= Provided material =
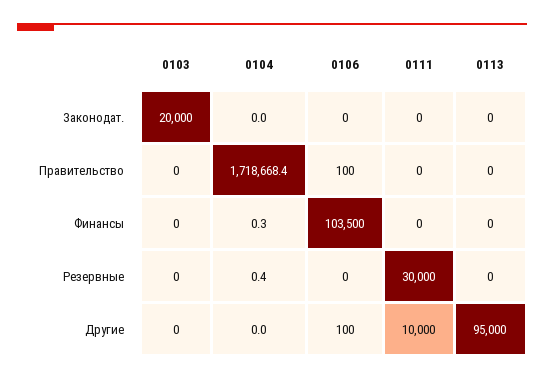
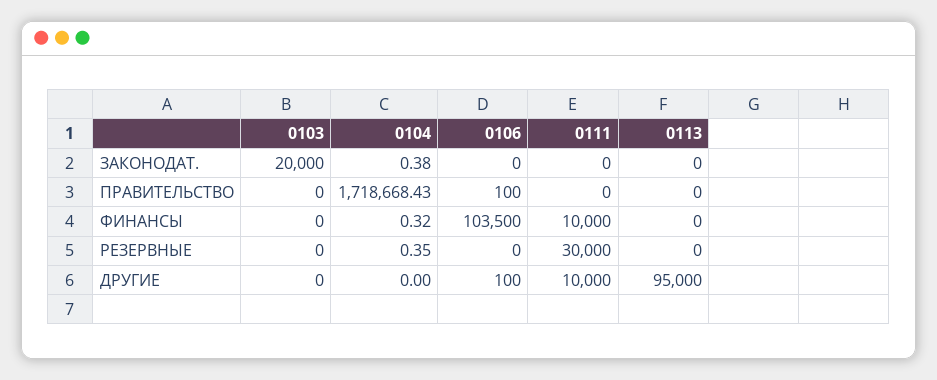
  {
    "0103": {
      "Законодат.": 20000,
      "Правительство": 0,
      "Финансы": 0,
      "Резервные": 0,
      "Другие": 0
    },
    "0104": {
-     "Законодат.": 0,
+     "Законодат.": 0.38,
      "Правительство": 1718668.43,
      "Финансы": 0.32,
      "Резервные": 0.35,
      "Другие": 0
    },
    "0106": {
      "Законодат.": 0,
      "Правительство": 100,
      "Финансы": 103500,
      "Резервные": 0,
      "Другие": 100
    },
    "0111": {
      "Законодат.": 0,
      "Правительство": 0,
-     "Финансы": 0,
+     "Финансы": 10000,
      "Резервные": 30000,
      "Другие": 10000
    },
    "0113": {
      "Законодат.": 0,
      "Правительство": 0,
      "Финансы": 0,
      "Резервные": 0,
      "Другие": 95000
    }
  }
==
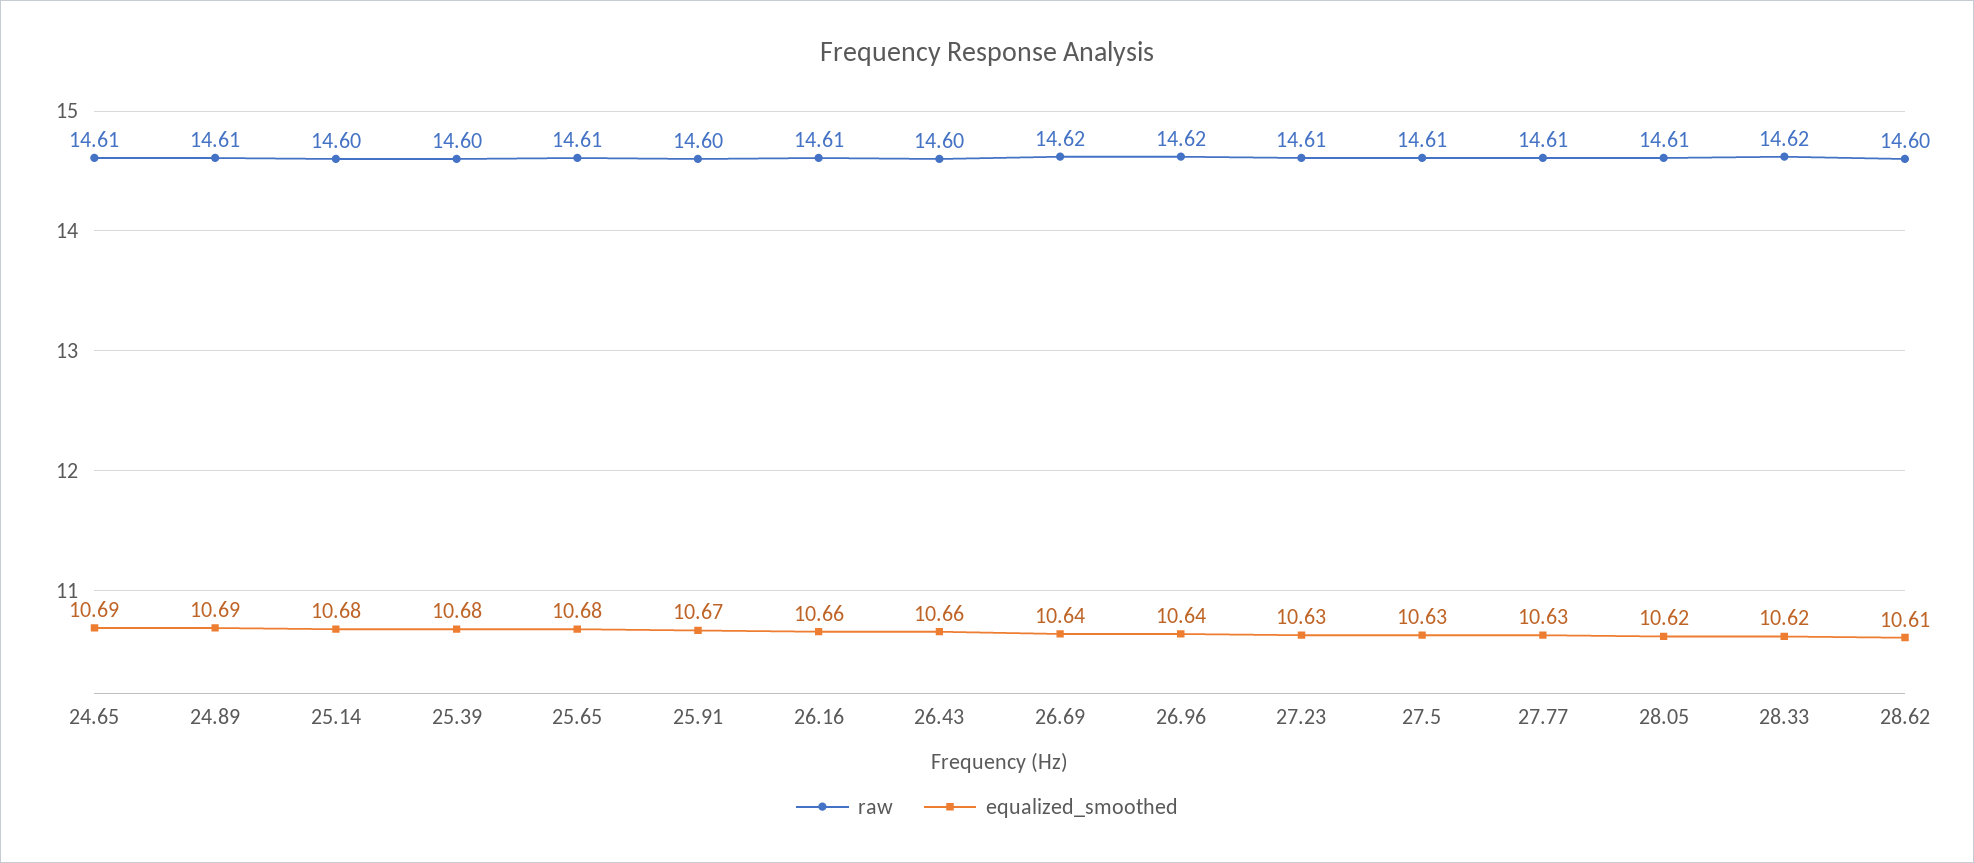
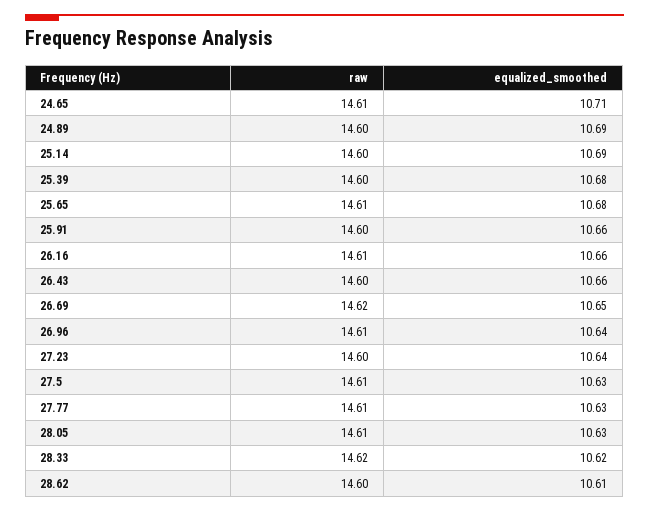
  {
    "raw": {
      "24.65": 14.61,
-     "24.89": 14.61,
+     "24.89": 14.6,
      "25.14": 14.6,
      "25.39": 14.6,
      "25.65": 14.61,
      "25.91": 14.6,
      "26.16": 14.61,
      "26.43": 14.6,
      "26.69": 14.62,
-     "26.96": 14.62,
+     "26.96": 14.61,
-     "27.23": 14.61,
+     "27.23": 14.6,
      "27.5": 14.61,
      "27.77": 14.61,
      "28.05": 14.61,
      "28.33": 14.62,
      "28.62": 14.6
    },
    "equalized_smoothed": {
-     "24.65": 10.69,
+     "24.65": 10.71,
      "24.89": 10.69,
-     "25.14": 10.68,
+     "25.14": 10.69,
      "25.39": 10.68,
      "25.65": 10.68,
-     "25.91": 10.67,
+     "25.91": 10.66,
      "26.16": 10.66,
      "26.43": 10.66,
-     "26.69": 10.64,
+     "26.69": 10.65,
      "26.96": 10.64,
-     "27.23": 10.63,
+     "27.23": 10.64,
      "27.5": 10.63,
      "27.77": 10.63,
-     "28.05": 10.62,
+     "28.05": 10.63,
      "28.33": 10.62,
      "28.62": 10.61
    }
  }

= Assignment =
Among the lines of the data, find every one that holds "Финансы" and copy it.

= Reply =
      "Финансы": 0,
      "Финансы": 0.32,
      "Финансы": 103500,
-     "Финансы": 0,
+     "Финансы": 10000,
      "Финансы": 0,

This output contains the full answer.